As is, I'm comfy with the 2.5, but I will be jamming Halloween a lot.
| | | Album Rating: 3.5
Cheers man, glad to hear your thoughts. Re: biblical:
I was so utterly enchanted by Mastodon after Blood Mountain that I still have residual nostalgia about every album through Emperor. You know, "I was there when." New 'don was a national holiday for me -- stop the presses, clear my schedule, all I'm doing this week is Crack the Skye. On those albums, I felt like I ended them in a different place then when I clicked 'play'. I was Frodo Baggins, there and back again after an epic journey across the ocean chasing an unkillable Whale, or jumping through history fighting Ghost Rasputin for my beloved's soul. That four-album elemental cycle (fire, water, earth, aether) was breathtaking at the time.
And when it ended, Mastodon become...mortal. The albums fragmented, like they could've been made by someone other than the angry, patient primordial gods who cooked up "Megalodon" and "Sleeping Giant". After four of these albums, made by people who have people problems like friends dying of cancer and this being their full-time job, it's time to accept that Mastodon the supernova is now Mastodon the nebula. They make palatable, above-average metal for people who don't have the time to dissect 14-minute album climaxes, and their next record will be equally as good on shuffle as it will front-to-back. And that's okay.

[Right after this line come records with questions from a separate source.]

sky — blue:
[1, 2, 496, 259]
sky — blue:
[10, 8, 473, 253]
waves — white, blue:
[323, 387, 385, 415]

I can slap Blood Mountain on the record player and go back to one of those otherworldly journeys any time I want. I'm still a little sad that's all we're going to get, though.
| | | Album Rating: 3.5
...yeah.
| | | Album Rating: 3.0
Thanks for such a thoughtful response, that's an incredibly healthy and coherent way to look at the band's evolution that I'm gonna try and apply. I suppose its like blaming Icarus for not staying close to the sun forever.
Funny enough, our perspectives differ in one significant way, this was the first 'don release I was ever aware of. My local rock station played The Motherload a lot and it was my first interaction with the band and little 14 year old me was wayyyy too green even for that song lol. Then for my 16th birthday my aunt got me Blackwater Park and Leviathan and I was off. My first proper Mastodon release cycle was for Emperor and I think I got a little bit of that conceptual blast with that album, even if it wasn't quite up to the quality of their early releases. I was introduced to the band at almost the perfect point to have the right amount of awesome material available and on the horizon to treat The Hunter and OMRtS as moreso supplementary material, like Call of the Mastodon, instead of actual releases, which might be clouding my opinions too hmmmm fuck it I'll 3 this
| | | Album Rating: 3.0
a perfectly cromulent album agreed
| | | Album Rating: 2.0
I dont like it
| | | Album Rating: 2.5
pulled ember city off this and never went back.